Brian Gongol Show on WHO Radio - July 27, 2014

Brian Gongol


The Brian Gongol Show can be heard on WHO Radio in Des Moines, Iowa on 1040 AM or streaming online at WHORadio.com. The show airs from 2:00 pm to 4:00 pm Central Time on Saturday afternoons. Podcasts of show highlights are also available.

How to tell if you're working for (or with) a company that's running on borrowed time

Yay Capitalism, Baby!

Johnson County (Iowa) deliberately legalizes driverless cars: The home of Iowa City and the University of Iowa wants to become a test site. Self-piloted cars are going to be a huge boost to the economy, but they need the right legal/regulatory framework to exist. Kudos to Johnson County for getting ahead of the game like this.

Tin Foil Hat Award

President Obama calls businesses "corporate deserters" for using international mergers of convenience: A number of American companies have used (or considered) mergers with foreign companies as a strategy for reducing their tax burdens. The President finds this an appealing subject on which to score political points by talking vaguely about things like "economic patriotism" instead of actually fixing the problem, which is that America has the highest official corporate tax rate in the world. This official rate isn't the one that gets paid -- the effective rate is lower because so many companies chase loopholes, credits, tax breaks, and other exceptions in order to reduce the actual amount paid.

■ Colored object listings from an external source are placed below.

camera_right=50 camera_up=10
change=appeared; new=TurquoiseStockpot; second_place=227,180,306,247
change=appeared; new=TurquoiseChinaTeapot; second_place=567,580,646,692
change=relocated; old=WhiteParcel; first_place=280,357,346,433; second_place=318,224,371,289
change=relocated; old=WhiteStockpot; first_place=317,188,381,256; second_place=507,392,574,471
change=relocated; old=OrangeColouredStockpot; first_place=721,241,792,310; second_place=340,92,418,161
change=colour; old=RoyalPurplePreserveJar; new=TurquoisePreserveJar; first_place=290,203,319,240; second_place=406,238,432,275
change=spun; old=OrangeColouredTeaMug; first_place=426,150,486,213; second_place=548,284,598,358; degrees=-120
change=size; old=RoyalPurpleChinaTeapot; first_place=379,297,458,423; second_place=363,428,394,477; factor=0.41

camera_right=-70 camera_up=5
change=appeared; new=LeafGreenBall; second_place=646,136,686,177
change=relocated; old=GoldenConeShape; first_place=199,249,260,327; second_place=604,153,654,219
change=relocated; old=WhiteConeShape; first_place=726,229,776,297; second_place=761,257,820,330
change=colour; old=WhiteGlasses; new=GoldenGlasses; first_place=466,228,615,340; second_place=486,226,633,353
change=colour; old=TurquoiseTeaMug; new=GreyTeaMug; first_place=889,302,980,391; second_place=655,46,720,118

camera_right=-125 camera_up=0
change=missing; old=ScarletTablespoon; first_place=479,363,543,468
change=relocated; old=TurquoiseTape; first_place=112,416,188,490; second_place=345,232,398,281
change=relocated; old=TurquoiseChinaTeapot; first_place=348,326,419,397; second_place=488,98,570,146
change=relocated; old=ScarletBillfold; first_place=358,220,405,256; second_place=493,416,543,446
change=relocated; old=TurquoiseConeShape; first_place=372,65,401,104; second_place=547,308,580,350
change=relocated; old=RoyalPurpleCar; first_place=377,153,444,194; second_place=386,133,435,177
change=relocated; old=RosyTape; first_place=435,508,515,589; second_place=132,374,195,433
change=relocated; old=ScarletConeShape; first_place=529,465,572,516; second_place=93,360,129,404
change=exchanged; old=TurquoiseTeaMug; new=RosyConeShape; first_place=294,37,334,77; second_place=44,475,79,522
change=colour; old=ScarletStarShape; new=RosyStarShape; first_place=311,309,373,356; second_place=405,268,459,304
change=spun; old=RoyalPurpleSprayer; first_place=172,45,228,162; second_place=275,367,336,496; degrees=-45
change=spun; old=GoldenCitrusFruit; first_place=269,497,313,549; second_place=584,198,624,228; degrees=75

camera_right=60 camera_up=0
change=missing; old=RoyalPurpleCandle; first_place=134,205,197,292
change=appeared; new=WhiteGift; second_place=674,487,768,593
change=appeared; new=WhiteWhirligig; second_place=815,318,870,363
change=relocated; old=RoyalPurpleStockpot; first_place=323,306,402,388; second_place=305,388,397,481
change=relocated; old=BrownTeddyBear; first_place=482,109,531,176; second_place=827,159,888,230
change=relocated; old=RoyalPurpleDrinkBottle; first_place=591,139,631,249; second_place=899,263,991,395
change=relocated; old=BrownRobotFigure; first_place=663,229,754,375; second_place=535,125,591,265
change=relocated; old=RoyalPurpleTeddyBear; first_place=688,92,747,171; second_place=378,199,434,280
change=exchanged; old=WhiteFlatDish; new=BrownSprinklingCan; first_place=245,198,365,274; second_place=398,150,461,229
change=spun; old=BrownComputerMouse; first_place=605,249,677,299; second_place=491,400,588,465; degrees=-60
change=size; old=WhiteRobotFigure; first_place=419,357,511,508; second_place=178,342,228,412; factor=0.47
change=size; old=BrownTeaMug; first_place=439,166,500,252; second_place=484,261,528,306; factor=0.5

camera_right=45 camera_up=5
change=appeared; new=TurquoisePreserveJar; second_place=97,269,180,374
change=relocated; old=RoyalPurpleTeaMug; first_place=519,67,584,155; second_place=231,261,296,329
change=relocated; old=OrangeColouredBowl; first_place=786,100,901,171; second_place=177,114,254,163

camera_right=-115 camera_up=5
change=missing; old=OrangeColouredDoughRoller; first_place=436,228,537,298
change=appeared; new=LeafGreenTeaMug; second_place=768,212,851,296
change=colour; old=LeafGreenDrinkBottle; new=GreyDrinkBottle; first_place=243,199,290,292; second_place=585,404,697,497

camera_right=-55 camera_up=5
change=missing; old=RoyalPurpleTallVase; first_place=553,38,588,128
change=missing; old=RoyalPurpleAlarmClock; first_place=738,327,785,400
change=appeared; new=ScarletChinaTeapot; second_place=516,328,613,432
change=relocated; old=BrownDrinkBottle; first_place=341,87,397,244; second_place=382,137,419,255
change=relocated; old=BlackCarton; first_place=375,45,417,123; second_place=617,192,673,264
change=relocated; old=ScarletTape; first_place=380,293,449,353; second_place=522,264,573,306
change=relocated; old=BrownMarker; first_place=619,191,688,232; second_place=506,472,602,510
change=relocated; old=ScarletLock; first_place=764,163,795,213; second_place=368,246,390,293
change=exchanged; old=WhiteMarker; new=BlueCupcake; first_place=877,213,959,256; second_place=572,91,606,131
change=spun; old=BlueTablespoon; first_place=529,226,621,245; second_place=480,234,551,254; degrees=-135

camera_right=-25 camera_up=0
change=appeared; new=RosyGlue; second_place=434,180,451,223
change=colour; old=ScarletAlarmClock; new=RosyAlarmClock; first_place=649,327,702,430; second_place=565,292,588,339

The international mergers of which the President speaks are just an especially visible method of tax avoidance. ■ It's not really a matter of patriotism (or un-patriotism) -- it's that the companies are behaving rationally (trying to reduce their tax rates) within the boundaries of a tax system that is completely irrational. But actually fixing the problem rather than grandstanding would require the President to stop capitalizing on anti-capital rhetoric, and he's not about to do that. He's not a Communist, but he and his team are terribly anti-capital. ■ The payoff (in political terms) is quick and easy -- it whips up voter enthusiasm against "fat cats" and "big corporations" -- while the consequences are hard to see. But the consequences are real: Every corporation is owned, in the end, by individual people. If the profits of the corporation are taxed directly at the corporate level, and again at the individual level when paid out as dividends -- both times at high rates -- then people are going to make other decisions. ■ Anything short of a 100% tax rate won't halt investment completely, but high rates have at least some effect that discourages investment at the margins. Investment, in turn, is what keeps businesses afloat, and that keeps people employed. Nevermind, though, because the explanation is far less viscerally satisfying to some members of the left wing than villifying those who have accumulated capital and blaming them for what goes wrong.